I wanted to take this time to express my deepest gratitude to your for the epicanthoplasty you did for my eyes. It takes such tremendous precision, skill and experience to do what you did and I am truly pleased with the results. Not only are you one of the world’s finest surgeons, you are also compassionate. I admire your keen eye and mastery as a surgeon. You understood what was going on with the trauma I had experienced and knew exactly how to go about making things better. I intend to return. My road to recovery has been long and painful but I know I will get there eventually with you as my surgeon. Thank you for making my surgery with you a stellar experience form the first contact via e-mail to our consultation and finally, the actual procedure. You are a rarity and you are treasured.
Frequently Asked Questions
How does the Asian upper eyelid crease differ from the Caucasian upper eyelid crease?
The Asian upper eyelid crease begins close to the eyelashes and gets larger until the midpoint of the pupil, after which it runs parallel to the eye. The Caucasian upper eyelid crease tapers out laterally to create more of an upside-down “U” shape and is 20 percent larger than the Asian eyelid crease. A thorough understanding of these ethnic differences helps Dr. Lee to produce natural-looking results for his Asian eyelid surgery patients.

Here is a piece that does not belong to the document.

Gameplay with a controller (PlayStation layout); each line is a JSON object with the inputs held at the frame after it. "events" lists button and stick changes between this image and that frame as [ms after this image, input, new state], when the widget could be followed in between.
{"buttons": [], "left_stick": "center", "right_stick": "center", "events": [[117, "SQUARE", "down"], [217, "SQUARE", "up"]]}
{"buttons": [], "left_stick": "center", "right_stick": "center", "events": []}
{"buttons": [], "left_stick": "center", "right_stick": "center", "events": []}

What techniques are used in Asian eyelid surgery?
Anchor blepharoplasty is used to remove some of the fat and slippery soft tissue so that the skin/muscle can be attached to the tarsus. Another procedure, known as medial epicanthoplasty, can be used to remove the natural Mongolian fold and allow the new eyelid crease to fold more naturally. The double sutures and twisting (DST) method is a non-incisional Asian eyelid surgery technique for qualified patients. Patients over age 40 with heavy brows are also encouraged to consider brow lift surgery.

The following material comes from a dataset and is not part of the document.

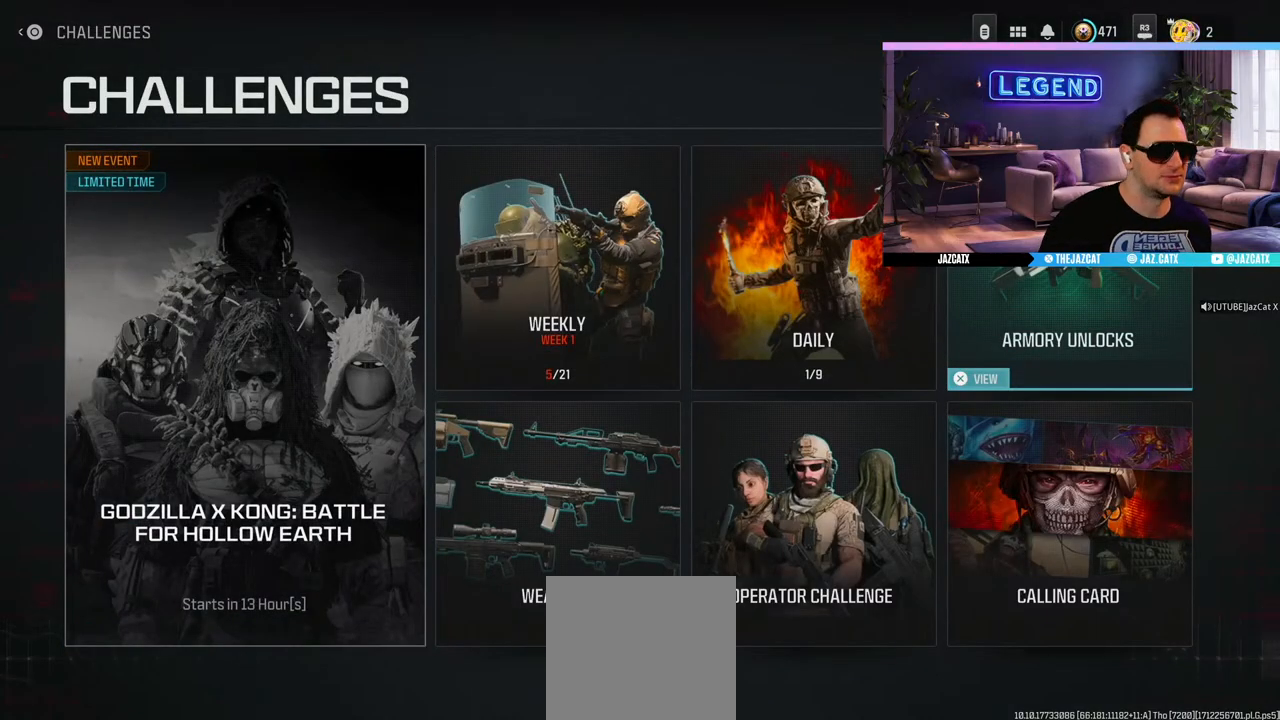
{"buttons": [], "left_stick": "center", "right_stick": "center", "events": [[100, "SQUARE", "down"], [217, "SQUARE", "up"]]}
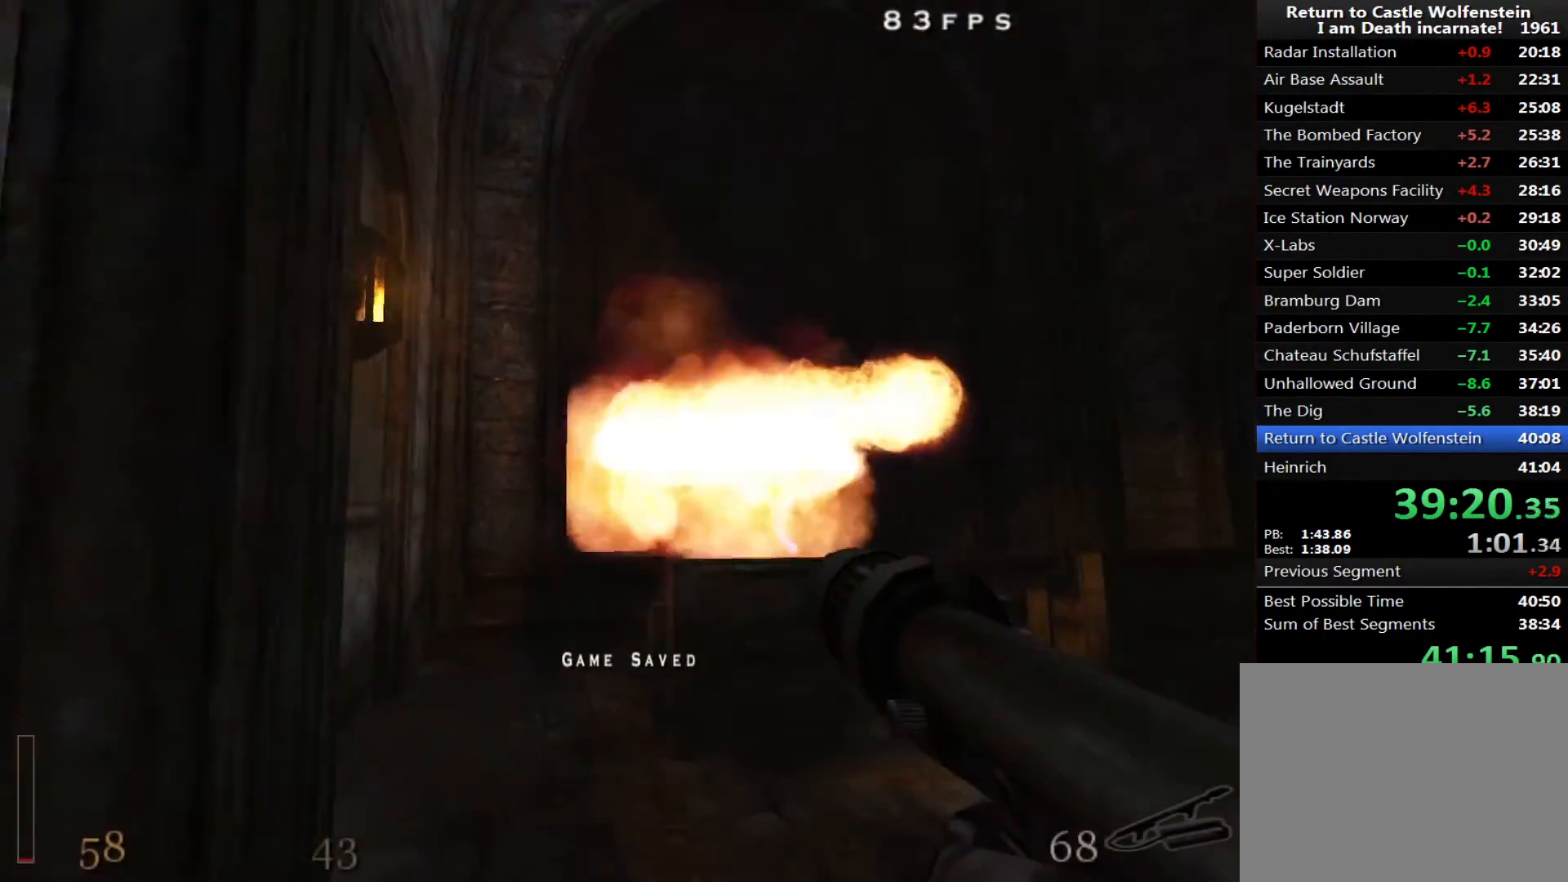
Gameplay with keyboard and mouse; each line is a JSON object with the keys and mouse buttons held at the frame after it. "events" lists presses ("down") and releases ("up") of "1", "2", "3", "4", "5", "a", "alt", "c", "ctrl", "d", "e", "f", "q", "r", "s", "shift", "space", "tab", "v", "w", "x", "z", "mouse_left", "mouse_middle", "mouse_right", "mouse_wheel_up" and "mouse_wheel_down" between this image and that frame as [ms after this image, input, new state], when the widget could be followed in between. "mouse_left", "mouse_middle", "mouse_right", "mouse_wheel_up", "mouse_wheel_down" = the "left", "middle", "right", "wheel_up", "wheel_down" buttons of the "mouse" list. No other keys are recorded. Mouse movement is not recorded.
{"keys": ["w"], "mouse": ["left"], "events": [[67, "a", "down"], [200, "a", "up"], [300, "a", "down"], [483, "a", "up"]]}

Why do some techniques lead to fold failure?
Double eyelid surgical methods can lead to fold failure for various reasons. Some incisional procedures fail because of limited dissection, while others fail because of where the skin/muscle is secured. For instance, the popular technique of securing the skin to the levator aponeurosis can lead to an imprecise crease and a higher rate of fold failure. Some suture techniques fail because the sutures are merely buried in the lid, creating the potential for the sutures to tear through the soft tissue of the upper eyelid.